The extreme example of OpenClaw illustrates this problem well, even if it’s not representative of an average company. Tom’s Hardware reported that Peter Steinberger demonstrated a consumption of over $1.3 million in OpenAI tokens over 30 days, with 603 billion tokens and 7.6 million requests generated by about 100 Codex instances. While this was an unrestricted development lab paid for by OpenAI, it helps visualize what happens when constraints are eliminated.
On the other end is Salesforce. Marc Benioff stated the company will likely spend around $300 million on Anthropic tokens in the year, simultaneously emphasizing the productivity gains from programming agents and advocating for an intermediate layer to decide which requests should go to frontier models versus smaller ones.
That intermediate layer will be one of the key components of the next phase. Companies can’t send everything to the most powerful models nor degrade all cases to smaller models if quality, reasoning, or reliability are needed. Intelligent routing of models, caching, task limits, quality evaluation, consumption monitoring, and clear policies on when to pay a premium for a high-end model will be essential.
AI doesn’t replace the cloud—it makes it a financial discipline
The key lesson from this phase is that enterprise AI resembles less traditional software and more critical infrastructure. It involves variable costs, dependency on external capacity, risk of overuse, provider differences, latency issues, security requirements, and architectural decisions. Therefore, the conversation will shift toward AI FinOps, hybrid cloud, open-source models, self-inference, and data governance.
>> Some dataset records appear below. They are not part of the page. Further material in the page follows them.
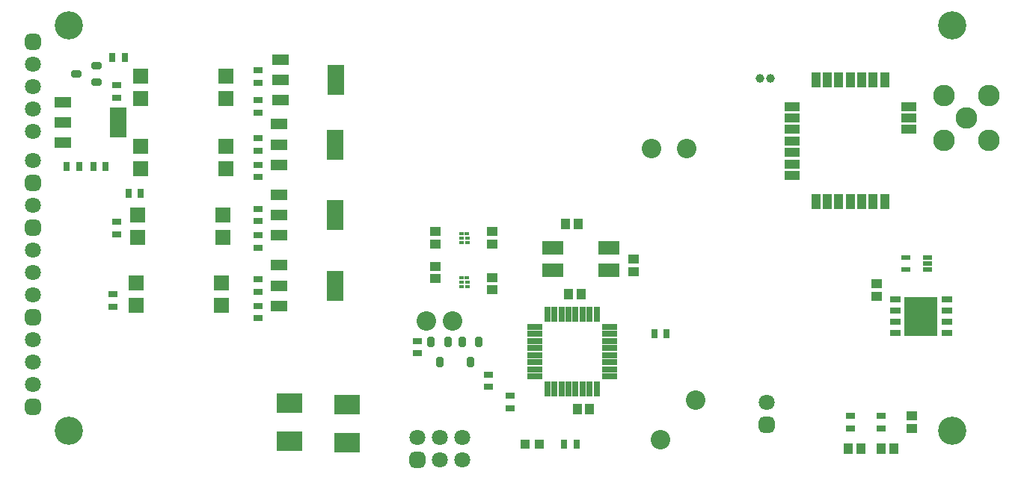
<source format=gbs>
G04*
G04 #@! TF.GenerationSoftware,Altium Limited,Altium Designer,22.8.2 (66)*
G04*
G04 Layer_Color=16711935*
%FSLAX44Y44*%
%MOMM*%
G71*
G04*
G04 #@! TF.SameCoordinates,4CF3C48C-3265-4FA0-8EEF-0F06EE1AF109*
G04*
G04*
G04 #@! TF.FilePolarity,Negative*
G04*
G01*
G75*
%ADD15R,0.7032X1.0032*%
%ADD21C,2.2032*%
%ADD30R,0.9832X1.1832*%
%ADD32R,1.1832X0.9832*%
%ADD33R,1.0032X0.7032*%
%ADD36R,2.9032X2.2532*%
%ADD39R,1.0032X1.0032*%
%ADD40C,1.8032*%
G04:AMPARAMS|DCode=41|XSize=1.8032mm|YSize=1.8032mm|CornerRadius=0.5016mm|HoleSize=0mm|Usage=FLASHONLY|Rotation=180.000|XOffset=0mm|YOffset=0mm|HoleType=Round|Shape=RoundedRectangle|*
%AMROUNDEDRECTD41*
21,1,1.8032,0.8000,0,0,180.0*
21,1,0.8000,1.8032,0,0,180.0*
1,1,1.0032,-0.4000,0.4000*
1,1,1.0032,0.4000,0.4000*
1,1,1.0032,0.4000,-0.4000*
1,1,1.0032,-0.4000,-0.4000*
%
%ADD41ROUNDEDRECTD41*%
%ADD42C,3.2032*%
G04:AMPARAMS|DCode=43|XSize=1.8032mm|YSize=1.8032mm|CornerRadius=0.5016mm|HoleSize=0mm|Usage=FLASHONLY|Rotation=90.000|XOffset=0mm|YOffset=0mm|HoleType=Round|Shape=RoundedRectangle|*
%AMROUNDEDRECTD43*
21,1,1.8032,0.8000,0,0,90.0*
21,1,0.8000,1.8032,0,0,90.0*
1,1,1.0032,0.4000,0.4000*
1,1,1.0032,0.4000,-0.4000*
1,1,1.0032,-0.4000,-0.4000*
1,1,1.0032,-0.4000,0.4000*
%
%ADD43ROUNDEDRECTD43*%
%ADD44C,1.0032*%
%ADD45C,2.4532*%
%ADD100R,1.7032X1.8032*%
G04:AMPARAMS|DCode=101|XSize=0.8032mm|YSize=1.2032mm|CornerRadius=0.1766mm|HoleSize=0mm|Usage=FLASHONLY|Rotation=0.000|XOffset=0mm|YOffset=0mm|HoleType=Round|Shape=RoundedRectangle|*
%AMROUNDEDRECTD101*
21,1,0.8032,0.8500,0,0,0.0*
21,1,0.4500,1.2032,0,0,0.0*
1,1,0.3532,0.2250,-0.4250*
1,1,0.3532,-0.2250,-0.4250*
1,1,0.3532,-0.2250,0.4250*
1,1,0.3532,0.2250,0.4250*
%
%ADD101ROUNDEDRECTD101*%
%ADD102R,1.7032X1.1032*%
%ADD103R,1.1032X1.7032*%
%ADD104R,0.5532X0.4232*%
%ADD105R,0.6032X0.4232*%
%ADD106R,1.1532X0.6532*%
%ADD107R,3.7032X4.5032*%
%ADD108R,1.9532X1.1532*%
%ADD109R,1.9532X3.4032*%
%ADD110R,1.7032X0.8032*%
%ADD111R,0.8032X1.7032*%
%ADD112R,2.4032X1.6032*%
%ADD113R,1.0032X0.6032*%
G04:AMPARAMS|DCode=114|XSize=0.8032mm|YSize=1.2032mm|CornerRadius=0.1766mm|HoleSize=0mm|Usage=FLASHONLY|Rotation=270.000|XOffset=0mm|YOffset=0mm|HoleType=Round|Shape=RoundedRectangle|*
%AMROUNDEDRECTD114*
21,1,0.8032,0.8500,0,0,270.0*
21,1,0.4500,1.2032,0,0,270.0*
1,1,0.3532,-0.4250,-0.2250*
1,1,0.3532,-0.4250,0.2250*
1,1,0.3532,0.4250,0.2250*
1,1,0.3532,0.4250,-0.2250*
%
%ADD114ROUNDEDRECTD114*%
D15*
X88000Y360000D02*
D03*
X102000D02*
D03*
X123522Y483569D02*
D03*
X109522D02*
D03*
X621000Y45000D02*
D03*
X635000D02*
D03*
X723000Y170000D02*
D03*
X737000D02*
D03*
X72000Y360000D02*
D03*
X58000D02*
D03*
X128000Y330000D02*
D03*
X142000D02*
D03*
D21*
X760000Y380000D02*
D03*
X720000D02*
D03*
X465000Y185000D02*
D03*
X495000D02*
D03*
X730000Y50000D02*
D03*
X770000Y95000D02*
D03*
D30*
X957000Y40000D02*
D03*
X943000D02*
D03*
X994000D02*
D03*
X980000D02*
D03*
X636000Y85000D02*
D03*
X650000D02*
D03*
X640000Y215000D02*
D03*
X626000D02*
D03*
X637000Y295000D02*
D03*
X623000D02*
D03*
D32*
X1015000Y63000D02*
D03*
Y77000D02*
D03*
X540000Y286000D02*
D03*
Y272000D02*
D03*
Y220000D02*
D03*
Y234000D02*
D03*
X475000Y286000D02*
D03*
Y272000D02*
D03*
X475000Y247000D02*
D03*
Y233000D02*
D03*
X975000Y227000D02*
D03*
Y213000D02*
D03*
X700000Y241000D02*
D03*
Y255000D02*
D03*
D33*
X115000Y452000D02*
D03*
Y438000D02*
D03*
X110000Y201000D02*
D03*
Y215000D02*
D03*
X275000Y421000D02*
D03*
Y435000D02*
D03*
Y362000D02*
D03*
Y348000D02*
D03*
Y392000D02*
D03*
Y378000D02*
D03*
Y312000D02*
D03*
Y298000D02*
D03*
Y282000D02*
D03*
Y268000D02*
D03*
Y232000D02*
D03*
Y218000D02*
D03*
Y202000D02*
D03*
Y188000D02*
D03*
X560000Y100000D02*
D03*
Y86000D02*
D03*
X455000Y148000D02*
D03*
Y162000D02*
D03*
X535000Y110000D02*
D03*
Y124000D02*
D03*
X945000Y77000D02*
D03*
Y63000D02*
D03*
X980000Y77000D02*
D03*
Y63000D02*
D03*
X275000Y469000D02*
D03*
Y455000D02*
D03*
X115000Y297000D02*
D03*
Y283000D02*
D03*
D36*
X375000Y90000D02*
D03*
Y47000D02*
D03*
X310000Y91500D02*
D03*
Y48500D02*
D03*
D39*
X593250Y45000D02*
D03*
X576750D02*
D03*
D40*
X850000Y92700D02*
D03*
X20000Y366600D02*
D03*
Y315800D02*
D03*
Y163400D02*
D03*
Y138000D02*
D03*
Y112600D02*
D03*
Y265000D02*
D03*
Y239600D02*
D03*
Y214200D02*
D03*
Y476200D02*
D03*
Y450800D02*
D03*
Y425400D02*
D03*
Y400000D02*
D03*
X454600Y52698D02*
D03*
X480000Y27298D02*
D03*
Y52698D02*
D03*
X505400Y27298D02*
D03*
Y52698D02*
D03*
D41*
X850000Y67300D02*
D03*
X20000Y341200D02*
D03*
Y290400D02*
D03*
Y87200D02*
D03*
Y188800D02*
D03*
Y501600D02*
D03*
D42*
X60000Y60000D02*
D03*
Y520000D02*
D03*
X1060000D02*
D03*
Y60000D02*
D03*
D43*
X454600Y27298D02*
D03*
D44*
X855000Y460000D02*
D03*
X842500D02*
D03*
D45*
X1051200Y390000D02*
D03*
Y440800D02*
D03*
X1102000Y390000D02*
D03*
Y440800D02*
D03*
X1076600Y415400D02*
D03*
D100*
X233500Y202300D02*
D03*
Y227700D02*
D03*
X136500D02*
D03*
Y202300D02*
D03*
X141500Y357300D02*
D03*
Y382700D02*
D03*
X238500D02*
D03*
Y357300D02*
D03*
Y437300D02*
D03*
Y462700D02*
D03*
X141500D02*
D03*
Y437300D02*
D03*
X138000Y279600D02*
D03*
Y305000D02*
D03*
X235000D02*
D03*
Y279600D02*
D03*
D101*
X515000Y138500D02*
D03*
X524500Y161500D02*
D03*
X505500D02*
D03*
X480000Y138500D02*
D03*
X489500Y161500D02*
D03*
X470500D02*
D03*
D102*
X879000Y415000D02*
D03*
Y402000D02*
D03*
Y389000D02*
D03*
Y376000D02*
D03*
Y363000D02*
D03*
Y350000D02*
D03*
Y428000D02*
D03*
X1011000Y402000D02*
D03*
Y415000D02*
D03*
Y428000D02*
D03*
D103*
X906000Y458000D02*
D03*
X919000D02*
D03*
X932000D02*
D03*
X945000D02*
D03*
X958000D02*
D03*
X971000D02*
D03*
X984000D02*
D03*
Y320000D02*
D03*
X971000D02*
D03*
X958000D02*
D03*
X945000D02*
D03*
X932000D02*
D03*
X919000D02*
D03*
X906000D02*
D03*
D104*
X511500Y274000D02*
D03*
Y279000D02*
D03*
X505000Y274000D02*
D03*
Y279000D02*
D03*
Y284000D02*
D03*
X511500Y224000D02*
D03*
Y229000D02*
D03*
X505000Y224000D02*
D03*
Y229000D02*
D03*
Y234000D02*
D03*
D105*
X511250Y284000D02*
D03*
Y234000D02*
D03*
D106*
X1054000Y209050D02*
D03*
Y196350D02*
D03*
Y183650D02*
D03*
Y170950D02*
D03*
X996000D02*
D03*
Y183650D02*
D03*
Y196350D02*
D03*
Y209050D02*
D03*
D107*
X1025000Y190000D02*
D03*
D108*
X300000Y435000D02*
D03*
Y458000D02*
D03*
Y481000D02*
D03*
X298500Y202000D02*
D03*
Y225000D02*
D03*
Y248000D02*
D03*
Y282000D02*
D03*
Y305000D02*
D03*
Y328000D02*
D03*
Y408000D02*
D03*
Y385000D02*
D03*
Y362000D02*
D03*
X53500Y433000D02*
D03*
Y410000D02*
D03*
Y387000D02*
D03*
D109*
X363000Y458000D02*
D03*
X361500Y225000D02*
D03*
Y305000D02*
D03*
Y385000D02*
D03*
X116500Y410000D02*
D03*
D110*
X587500Y178000D02*
D03*
Y170000D02*
D03*
Y162000D02*
D03*
Y154000D02*
D03*
Y146000D02*
D03*
Y138000D02*
D03*
Y130000D02*
D03*
Y122000D02*
D03*
X672500D02*
D03*
Y130000D02*
D03*
Y138000D02*
D03*
Y146000D02*
D03*
Y154000D02*
D03*
Y162000D02*
D03*
Y170000D02*
D03*
Y178000D02*
D03*
D111*
X602000Y107500D02*
D03*
X610000D02*
D03*
X618000D02*
D03*
X626000D02*
D03*
X634000D02*
D03*
X642000D02*
D03*
X650000D02*
D03*
X658000D02*
D03*
Y192500D02*
D03*
X650000D02*
D03*
X642000D02*
D03*
X634000D02*
D03*
X626000D02*
D03*
X618000D02*
D03*
X610000D02*
D03*
X602000D02*
D03*
D112*
X608000Y267500D02*
D03*
X672000D02*
D03*
Y242500D02*
D03*
X608000D02*
D03*
D113*
X1008000Y256500D02*
D03*
Y243500D02*
D03*
X1032000Y256500D02*
D03*
Y250000D02*
D03*
Y243500D02*
D03*
D114*
X91500Y474500D02*
D03*
Y455500D02*
D03*
X68500Y465000D02*
D03*
M02*

</source>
Not every company needs to build its own AI infrastructure. For many, consuming APIs remains the most practical approach. But stable, repetitive, sensitive, or high-volume workloads will start to be viewed differently. If a workflow consumes millions of tokens daily, whether it should always run on an external provider will no longer be a hypothetical question.
The era of “testing everything because AI is cheap” is giving way to a more mature phase: deploying AI where it makes sense, measuring ROI, and designing architectures that don’t turn productivity gains into unpredictable bills. Providers will try to defend margins. Clients will try to control costs. Expect tense negotiations on prices, limits, models, and true value.
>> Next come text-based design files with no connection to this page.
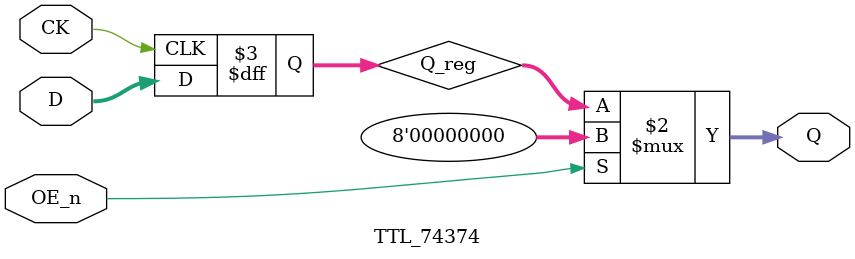
<source format=v>

module TTL_74374 (
    input wire [7:0] D,   // Data inputs
    input wire CK,        // Clock input (Latching on rising edge of CK)
    input wire OE_n,      // Output Enable (active low)
    output wire [7:0] Q   // Outputs
);
    reg [7:0] Q_reg;  // Internal register
   
    // Latch operation on rising edge of CK
    always @(posedge CK) begin
        Q_reg <= D;  // Latch data on rising edge of CK
    end

    // Output control
    // When OC_n is low (active), outputs reflect the latched data
    // When OC_n is high, outputs are in high-impedance state
    assign Q = OE_n ? 8'b0 : Q_reg;
    

endmodule

</source>
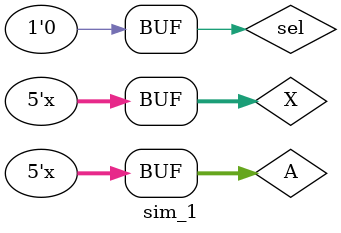
<source format=v>
`timescale 1ns / 1ps


module sim_1(

    );
    reg [4:0] A = 5'b01100;
    reg [4:0] X = 5'b01000;
    wire sel = 0;//Ñ¡Ôñ¼Ó¼õ·¨£¨0ÊÇ¼Ó·¨£¬1ÊÇ¼õ·¨£©
    wire [4:0] C;
    always
        #5 A = A + 1;
    always
        #7 X = X + 1;
    add_x4 add_x4(A, X, sel, C, V);
endmodule

</source>
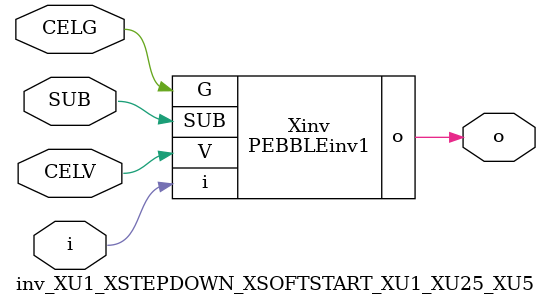
<source format=v>



module PEBBLEinv1 ( o, G, SUB, V, i );

  input V;
  input i;
  input G;
  output o;
  input SUB;
endmodule

//Celera Confidential Do Not Copy inv_XU1_XSTEPDOWN_XSOFTSTART_XU1_XU25_XU5
//Celera Confidential Symbol Generator
//5V Inverter
module inv_XU1_XSTEPDOWN_XSOFTSTART_XU1_XU25_XU5 (CELV,CELG,i,o,SUB);
input CELV;
input CELG;
input i;
input SUB;
output o;

//Celera Confidential Do Not Copy inv
PEBBLEinv1 Xinv(
.V (CELV),
.i (i),
.o (o),
.SUB (SUB),
.G (CELG)
);
//,diesize,PEBBLEinv1

//Celera Confidential Do Not Copy Module End
//Celera Schematic Generator
endmodule

</source>
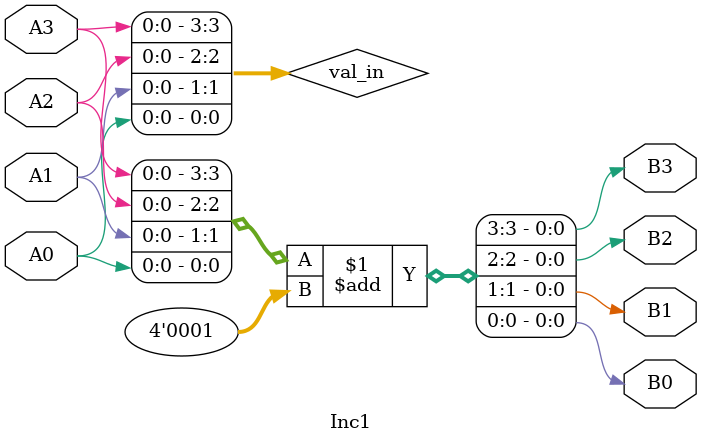
<source format=v>
module Inc1(A3, A2, A1, A0, B3, B2, B1, B0);

input A3, A2, A1,A0;
output B3,B2,B1,B0;
wire [3:0] val_in = {A3,A2,A1,A0};
assign {B3, B2, B1, B0} = {val_in + 4'd1};

endmodule
</source>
AI isn’t becoming expensive because it’s failing—it’s becoming expensive because it’s genuinely being used. The uncomfortable question is: who captures the value of that use? Is it the model provider, the development platform, the cloud that runs inference, or the company that should turn tokens into measurable productivity?
Frequently Asked Questions
Why is enterprise AI getting more expensive?
Because usage has shifted from occasional tests to integrated tools in daily work, programming agents, automations, and long sessions consuming many more tokens.
What are GitHub Copilot AI Credits?
Billing units that reflect AI model consumption in Copilot, calculated from input, output, and cache tokens depending on the model used.
Will flat-rate AI licenses disappear?
Not necessarily, but they are likely to include limits, credits, budgets, or surcharges for intensive use. Flat rates without control are hard to sustain with autonomous agents.
What should companies do?
Measure consumption by team and use case, set budgets, choose models based on tasks, leverage caching, review contracts, and treat AI as a variable infrastructure—not just a software license.